By giving up part of their individual freedom, citizens grant the State the necessary power to guarantee order, security and collective protection. It is this agreement that sustains state legitimacy and justifies its authority. But what happens when the institution created to protect starts to threaten those it should protect?
We can see this happening in two countries currently. Despite their evident differences in scale, history and institutionality, Sudan and the United States reveal a central similarity: in both cases, the State has increasingly resorted to the logic of security to deal with internal conflicts, treating certain social groups as threats. This securitization movement ends up resulting in the expansion of state coercive power and the compression of rights, although it manifests itself in different ways depending on the political and institutional context of each country.
The power of violence, when exercised by the State, is treated as legitimate. The police, the prison system, the judicial apparatus and control structures exist under the justification of maintaining social order. However, the legitimacy of this power is not automatic, it depends on clear limits, institutional responsibility and, above all, its commitment to protecting citizenship.
In Sudan, this logic is expressed in an extreme way through the direct use of armed violence against the civilian population. The fall of Omar al-Bashir’s regime in 2019 opened a transition process that proved unstable and unsuccessful, especially due to the persistence of armed actors competing for control of the State.
On the other hand, in the United States, marked by consolidated institutions, the logic of securitization is also present, especially in migration policy. The expanded role of Immigration and Customs Enforcement (ICE) reflects the transformation of migration (a social and humanitarian phenomenon) into a matter of national security.
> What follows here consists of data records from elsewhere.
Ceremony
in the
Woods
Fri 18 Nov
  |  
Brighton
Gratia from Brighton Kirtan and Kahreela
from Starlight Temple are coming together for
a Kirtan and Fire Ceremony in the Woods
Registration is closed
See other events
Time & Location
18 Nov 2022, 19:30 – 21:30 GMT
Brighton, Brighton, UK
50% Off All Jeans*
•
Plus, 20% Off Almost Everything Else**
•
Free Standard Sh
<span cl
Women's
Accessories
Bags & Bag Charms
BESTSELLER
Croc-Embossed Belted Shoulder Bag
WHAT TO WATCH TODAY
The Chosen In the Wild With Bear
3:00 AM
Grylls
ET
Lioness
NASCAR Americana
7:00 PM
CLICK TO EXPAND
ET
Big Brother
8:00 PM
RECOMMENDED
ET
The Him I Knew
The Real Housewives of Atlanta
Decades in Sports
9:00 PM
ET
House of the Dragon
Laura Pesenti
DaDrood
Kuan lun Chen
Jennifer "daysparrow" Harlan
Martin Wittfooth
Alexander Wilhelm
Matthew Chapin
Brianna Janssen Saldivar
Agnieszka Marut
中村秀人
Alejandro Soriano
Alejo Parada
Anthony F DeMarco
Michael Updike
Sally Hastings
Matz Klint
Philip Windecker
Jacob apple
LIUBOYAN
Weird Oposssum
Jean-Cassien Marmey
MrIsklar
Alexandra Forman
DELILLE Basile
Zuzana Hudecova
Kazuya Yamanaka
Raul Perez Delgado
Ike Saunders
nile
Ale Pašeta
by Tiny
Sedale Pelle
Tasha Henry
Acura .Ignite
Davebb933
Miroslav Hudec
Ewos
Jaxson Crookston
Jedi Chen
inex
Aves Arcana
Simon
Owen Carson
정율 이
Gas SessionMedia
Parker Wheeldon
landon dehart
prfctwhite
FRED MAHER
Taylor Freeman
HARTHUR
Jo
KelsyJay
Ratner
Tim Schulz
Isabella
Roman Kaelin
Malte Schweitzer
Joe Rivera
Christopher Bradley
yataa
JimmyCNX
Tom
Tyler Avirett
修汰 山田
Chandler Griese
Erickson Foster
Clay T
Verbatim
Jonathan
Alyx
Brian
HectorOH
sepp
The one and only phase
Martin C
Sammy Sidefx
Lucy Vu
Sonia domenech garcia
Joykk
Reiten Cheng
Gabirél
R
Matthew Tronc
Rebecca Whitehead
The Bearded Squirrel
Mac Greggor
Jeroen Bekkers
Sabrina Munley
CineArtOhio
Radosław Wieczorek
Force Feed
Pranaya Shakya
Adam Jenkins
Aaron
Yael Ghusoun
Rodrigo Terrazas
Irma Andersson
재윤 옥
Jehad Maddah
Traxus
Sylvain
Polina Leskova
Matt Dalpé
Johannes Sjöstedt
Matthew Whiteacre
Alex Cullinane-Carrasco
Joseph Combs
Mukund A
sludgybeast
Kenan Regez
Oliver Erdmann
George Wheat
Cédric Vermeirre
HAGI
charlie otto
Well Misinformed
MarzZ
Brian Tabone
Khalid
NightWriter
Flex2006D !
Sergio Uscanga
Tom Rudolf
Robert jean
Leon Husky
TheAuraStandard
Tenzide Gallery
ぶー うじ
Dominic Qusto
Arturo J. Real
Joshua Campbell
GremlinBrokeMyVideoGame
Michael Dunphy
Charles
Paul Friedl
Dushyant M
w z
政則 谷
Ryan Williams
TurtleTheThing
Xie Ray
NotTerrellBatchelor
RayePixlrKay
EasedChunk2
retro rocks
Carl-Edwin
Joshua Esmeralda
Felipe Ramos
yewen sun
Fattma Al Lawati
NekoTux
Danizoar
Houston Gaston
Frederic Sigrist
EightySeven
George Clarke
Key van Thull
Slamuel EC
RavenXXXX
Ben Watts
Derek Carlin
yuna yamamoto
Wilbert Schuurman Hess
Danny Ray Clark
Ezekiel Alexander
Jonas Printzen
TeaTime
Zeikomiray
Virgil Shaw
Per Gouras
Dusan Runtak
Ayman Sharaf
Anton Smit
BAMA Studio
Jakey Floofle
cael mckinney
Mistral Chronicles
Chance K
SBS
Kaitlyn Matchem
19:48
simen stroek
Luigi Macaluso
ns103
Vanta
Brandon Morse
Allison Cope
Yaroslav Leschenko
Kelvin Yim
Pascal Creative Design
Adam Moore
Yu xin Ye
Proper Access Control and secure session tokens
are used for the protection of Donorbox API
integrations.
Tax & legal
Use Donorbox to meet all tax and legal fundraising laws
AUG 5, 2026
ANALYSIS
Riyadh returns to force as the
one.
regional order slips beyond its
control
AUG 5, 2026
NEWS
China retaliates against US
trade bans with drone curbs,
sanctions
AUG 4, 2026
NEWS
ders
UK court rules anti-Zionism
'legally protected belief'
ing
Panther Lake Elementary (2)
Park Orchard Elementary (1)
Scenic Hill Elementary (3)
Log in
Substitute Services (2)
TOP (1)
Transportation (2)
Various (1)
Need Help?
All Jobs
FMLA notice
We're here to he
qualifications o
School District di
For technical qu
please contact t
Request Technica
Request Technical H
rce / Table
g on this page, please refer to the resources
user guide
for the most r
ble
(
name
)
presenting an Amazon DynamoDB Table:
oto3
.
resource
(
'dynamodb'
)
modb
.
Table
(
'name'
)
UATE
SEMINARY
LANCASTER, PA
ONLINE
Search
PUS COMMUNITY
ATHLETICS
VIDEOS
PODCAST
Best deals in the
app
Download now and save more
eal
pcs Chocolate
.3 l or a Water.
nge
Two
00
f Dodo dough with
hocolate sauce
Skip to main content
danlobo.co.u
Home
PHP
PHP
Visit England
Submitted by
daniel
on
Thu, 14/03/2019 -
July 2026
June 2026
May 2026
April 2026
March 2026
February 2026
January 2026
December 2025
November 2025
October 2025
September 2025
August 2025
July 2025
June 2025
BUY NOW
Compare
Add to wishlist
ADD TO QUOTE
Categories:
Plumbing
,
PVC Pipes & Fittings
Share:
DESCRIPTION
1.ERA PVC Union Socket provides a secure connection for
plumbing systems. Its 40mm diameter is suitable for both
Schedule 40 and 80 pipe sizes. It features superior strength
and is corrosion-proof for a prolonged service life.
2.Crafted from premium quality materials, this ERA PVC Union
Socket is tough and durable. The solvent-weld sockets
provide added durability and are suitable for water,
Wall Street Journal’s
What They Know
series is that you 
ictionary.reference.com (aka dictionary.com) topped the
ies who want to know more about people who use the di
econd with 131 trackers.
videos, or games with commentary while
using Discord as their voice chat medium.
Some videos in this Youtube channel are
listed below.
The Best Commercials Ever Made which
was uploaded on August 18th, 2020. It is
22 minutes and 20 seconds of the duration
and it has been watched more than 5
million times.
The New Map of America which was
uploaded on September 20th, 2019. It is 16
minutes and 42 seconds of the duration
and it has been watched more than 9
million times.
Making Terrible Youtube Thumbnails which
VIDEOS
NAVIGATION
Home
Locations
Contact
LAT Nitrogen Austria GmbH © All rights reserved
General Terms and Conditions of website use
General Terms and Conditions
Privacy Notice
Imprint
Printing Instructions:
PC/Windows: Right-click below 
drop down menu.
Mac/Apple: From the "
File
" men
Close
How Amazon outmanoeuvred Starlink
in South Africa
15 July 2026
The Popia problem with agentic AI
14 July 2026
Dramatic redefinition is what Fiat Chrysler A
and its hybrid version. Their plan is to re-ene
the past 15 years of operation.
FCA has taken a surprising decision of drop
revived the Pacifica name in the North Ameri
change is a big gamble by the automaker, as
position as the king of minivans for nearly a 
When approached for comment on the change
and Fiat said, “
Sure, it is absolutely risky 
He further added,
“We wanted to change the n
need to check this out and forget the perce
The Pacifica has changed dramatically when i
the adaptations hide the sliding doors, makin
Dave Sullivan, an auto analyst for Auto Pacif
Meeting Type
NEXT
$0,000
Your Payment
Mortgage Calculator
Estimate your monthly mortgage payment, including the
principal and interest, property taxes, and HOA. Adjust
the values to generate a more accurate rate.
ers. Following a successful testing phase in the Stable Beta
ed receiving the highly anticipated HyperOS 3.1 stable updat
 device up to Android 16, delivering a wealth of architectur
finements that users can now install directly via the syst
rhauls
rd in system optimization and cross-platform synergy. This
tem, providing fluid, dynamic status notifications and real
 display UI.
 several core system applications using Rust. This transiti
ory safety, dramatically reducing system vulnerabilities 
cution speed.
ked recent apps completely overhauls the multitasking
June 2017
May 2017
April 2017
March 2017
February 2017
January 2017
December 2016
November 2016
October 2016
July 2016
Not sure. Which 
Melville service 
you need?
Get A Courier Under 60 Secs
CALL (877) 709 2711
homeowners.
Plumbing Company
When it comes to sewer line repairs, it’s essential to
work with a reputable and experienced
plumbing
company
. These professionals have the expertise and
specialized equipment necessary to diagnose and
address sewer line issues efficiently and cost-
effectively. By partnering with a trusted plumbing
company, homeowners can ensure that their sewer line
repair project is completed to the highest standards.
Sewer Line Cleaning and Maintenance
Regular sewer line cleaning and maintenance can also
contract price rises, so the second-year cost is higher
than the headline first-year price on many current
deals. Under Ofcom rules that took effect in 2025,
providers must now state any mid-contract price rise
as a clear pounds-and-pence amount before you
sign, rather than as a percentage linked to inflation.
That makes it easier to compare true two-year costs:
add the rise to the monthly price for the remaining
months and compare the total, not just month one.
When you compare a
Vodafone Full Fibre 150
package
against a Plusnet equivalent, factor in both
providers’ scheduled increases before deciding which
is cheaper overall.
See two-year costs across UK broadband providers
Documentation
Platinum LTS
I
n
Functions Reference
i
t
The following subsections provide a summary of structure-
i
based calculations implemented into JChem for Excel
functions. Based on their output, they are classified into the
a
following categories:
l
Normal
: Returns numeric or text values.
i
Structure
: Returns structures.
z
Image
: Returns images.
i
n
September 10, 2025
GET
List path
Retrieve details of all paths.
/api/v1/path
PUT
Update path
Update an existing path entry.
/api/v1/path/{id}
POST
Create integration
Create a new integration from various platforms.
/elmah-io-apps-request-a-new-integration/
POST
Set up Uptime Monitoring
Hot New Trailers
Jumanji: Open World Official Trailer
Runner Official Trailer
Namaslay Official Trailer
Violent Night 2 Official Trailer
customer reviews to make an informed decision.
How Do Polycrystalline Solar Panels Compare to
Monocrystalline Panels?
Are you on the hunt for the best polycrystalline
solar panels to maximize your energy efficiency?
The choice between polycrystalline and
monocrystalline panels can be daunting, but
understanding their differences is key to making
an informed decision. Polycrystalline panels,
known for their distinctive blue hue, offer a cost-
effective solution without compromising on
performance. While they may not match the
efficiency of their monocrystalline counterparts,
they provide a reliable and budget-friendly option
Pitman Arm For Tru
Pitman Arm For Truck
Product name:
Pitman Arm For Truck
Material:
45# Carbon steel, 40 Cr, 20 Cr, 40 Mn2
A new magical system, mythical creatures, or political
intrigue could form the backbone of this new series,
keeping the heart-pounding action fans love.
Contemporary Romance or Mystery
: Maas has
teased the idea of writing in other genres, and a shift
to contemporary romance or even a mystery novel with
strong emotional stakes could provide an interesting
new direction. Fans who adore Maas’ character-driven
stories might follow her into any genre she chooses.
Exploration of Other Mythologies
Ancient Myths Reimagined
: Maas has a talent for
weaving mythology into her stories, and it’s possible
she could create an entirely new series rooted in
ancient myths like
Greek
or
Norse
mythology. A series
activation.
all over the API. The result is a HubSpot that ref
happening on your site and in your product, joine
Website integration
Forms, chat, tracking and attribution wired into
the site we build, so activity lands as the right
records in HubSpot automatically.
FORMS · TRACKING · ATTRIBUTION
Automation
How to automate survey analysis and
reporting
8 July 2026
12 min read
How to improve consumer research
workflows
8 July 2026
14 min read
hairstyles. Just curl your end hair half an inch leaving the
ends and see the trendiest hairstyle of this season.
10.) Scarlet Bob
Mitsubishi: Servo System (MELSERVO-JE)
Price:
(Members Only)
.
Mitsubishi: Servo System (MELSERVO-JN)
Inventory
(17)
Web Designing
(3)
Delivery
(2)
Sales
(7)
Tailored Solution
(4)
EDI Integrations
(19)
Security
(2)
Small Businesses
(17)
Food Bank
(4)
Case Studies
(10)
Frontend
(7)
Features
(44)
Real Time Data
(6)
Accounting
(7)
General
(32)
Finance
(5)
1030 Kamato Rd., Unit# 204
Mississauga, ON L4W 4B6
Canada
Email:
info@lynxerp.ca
Mass detentions, accelerated deportations and increasingly normalized coercive practices indicate the use of the state apparatus against vulnerable populations, especially immigrants and refugees, who are now seen as risks to the internal order. Creating an evident paradox: an institution that was created to contain violence starts to reproduce it.
In both cases, although through different means, the same logic is observed: the State expands its instruments of control and repression in the name of security, producing insecurity for those it should protect.
In Sudan, this dynamic takes the form of overt military violence and institutional destruction; in the United States, it manifests itself through legal, police and administrative coercion, which dehumanizes specific groups and restricts fundamental rights.
It is possible to see that the State, by concentrating power, finds different ways to legitimize violence, and one of them is through the centrality of security, which, disconnected from the protection of rights, deepens inequalities and weakens the very notion of citizenship.
Manuela Torres is an International Relations student at the Federal University of São Paulo and is part of the Public Policy team at Livres.